*REQUIREMENT*:
Determine the count of lines in the data below that include the word "para", and give nothing besides it.

*SUPPLIED DATA*:
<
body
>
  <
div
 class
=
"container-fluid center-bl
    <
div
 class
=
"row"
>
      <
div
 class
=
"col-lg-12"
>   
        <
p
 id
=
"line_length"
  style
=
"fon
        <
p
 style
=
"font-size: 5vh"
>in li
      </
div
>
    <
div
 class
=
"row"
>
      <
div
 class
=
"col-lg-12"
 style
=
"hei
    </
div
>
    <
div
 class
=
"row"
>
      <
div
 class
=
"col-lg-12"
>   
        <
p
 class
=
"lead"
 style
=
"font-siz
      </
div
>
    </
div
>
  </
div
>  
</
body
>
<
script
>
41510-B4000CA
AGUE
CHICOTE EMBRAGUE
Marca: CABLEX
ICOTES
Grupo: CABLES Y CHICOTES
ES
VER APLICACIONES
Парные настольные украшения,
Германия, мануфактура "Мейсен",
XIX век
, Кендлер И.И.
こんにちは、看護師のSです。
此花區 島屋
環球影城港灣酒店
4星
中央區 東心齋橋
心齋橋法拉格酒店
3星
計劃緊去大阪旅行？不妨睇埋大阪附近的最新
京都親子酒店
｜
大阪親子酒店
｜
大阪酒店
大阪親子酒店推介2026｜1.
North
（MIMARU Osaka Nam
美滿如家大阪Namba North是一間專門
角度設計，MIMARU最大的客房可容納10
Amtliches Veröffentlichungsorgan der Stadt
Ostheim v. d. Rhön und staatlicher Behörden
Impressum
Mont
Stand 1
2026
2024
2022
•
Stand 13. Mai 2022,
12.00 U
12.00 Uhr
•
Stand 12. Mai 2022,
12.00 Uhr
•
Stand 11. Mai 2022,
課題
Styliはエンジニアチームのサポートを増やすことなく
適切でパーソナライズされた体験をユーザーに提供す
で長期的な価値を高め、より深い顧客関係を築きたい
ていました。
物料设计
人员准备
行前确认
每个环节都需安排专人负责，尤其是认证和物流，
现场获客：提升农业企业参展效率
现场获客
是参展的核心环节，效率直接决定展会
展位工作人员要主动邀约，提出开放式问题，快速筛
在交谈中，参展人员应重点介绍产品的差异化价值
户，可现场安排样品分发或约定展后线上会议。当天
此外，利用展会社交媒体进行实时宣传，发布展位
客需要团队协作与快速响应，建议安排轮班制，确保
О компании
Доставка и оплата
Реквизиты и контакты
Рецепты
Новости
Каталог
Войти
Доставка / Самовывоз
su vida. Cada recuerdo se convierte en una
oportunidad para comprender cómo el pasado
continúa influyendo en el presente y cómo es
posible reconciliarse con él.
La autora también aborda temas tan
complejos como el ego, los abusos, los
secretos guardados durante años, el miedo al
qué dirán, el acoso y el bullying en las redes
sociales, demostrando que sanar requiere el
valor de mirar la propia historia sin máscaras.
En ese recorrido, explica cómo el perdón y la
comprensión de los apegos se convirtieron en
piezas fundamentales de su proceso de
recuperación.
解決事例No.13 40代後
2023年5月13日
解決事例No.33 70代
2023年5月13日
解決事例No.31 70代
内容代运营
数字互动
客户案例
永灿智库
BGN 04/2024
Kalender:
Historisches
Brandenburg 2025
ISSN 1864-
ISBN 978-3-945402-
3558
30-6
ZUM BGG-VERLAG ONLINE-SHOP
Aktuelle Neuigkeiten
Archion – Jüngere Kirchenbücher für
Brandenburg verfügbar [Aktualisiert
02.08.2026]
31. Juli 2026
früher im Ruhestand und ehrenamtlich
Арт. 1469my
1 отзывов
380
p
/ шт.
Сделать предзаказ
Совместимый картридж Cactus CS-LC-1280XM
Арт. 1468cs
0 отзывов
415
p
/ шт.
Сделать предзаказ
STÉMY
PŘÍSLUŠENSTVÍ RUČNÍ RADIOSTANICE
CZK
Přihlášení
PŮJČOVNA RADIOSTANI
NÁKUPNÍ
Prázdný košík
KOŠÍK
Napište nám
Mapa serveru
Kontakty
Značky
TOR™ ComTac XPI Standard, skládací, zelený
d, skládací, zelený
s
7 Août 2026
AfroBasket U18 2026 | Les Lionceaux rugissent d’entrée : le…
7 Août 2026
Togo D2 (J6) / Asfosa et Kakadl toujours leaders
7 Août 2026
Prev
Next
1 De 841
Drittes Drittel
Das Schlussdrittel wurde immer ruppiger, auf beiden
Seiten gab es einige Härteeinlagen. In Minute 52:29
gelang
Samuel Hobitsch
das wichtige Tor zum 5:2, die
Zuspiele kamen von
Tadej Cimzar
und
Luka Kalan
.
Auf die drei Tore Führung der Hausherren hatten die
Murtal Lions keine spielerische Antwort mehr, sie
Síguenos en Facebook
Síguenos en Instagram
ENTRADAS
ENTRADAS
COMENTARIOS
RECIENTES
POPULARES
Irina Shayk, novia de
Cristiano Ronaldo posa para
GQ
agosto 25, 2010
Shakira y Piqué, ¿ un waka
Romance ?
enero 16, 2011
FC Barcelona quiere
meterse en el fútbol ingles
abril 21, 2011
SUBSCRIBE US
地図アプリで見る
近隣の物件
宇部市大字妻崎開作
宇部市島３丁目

*TASK ANSWER*:
2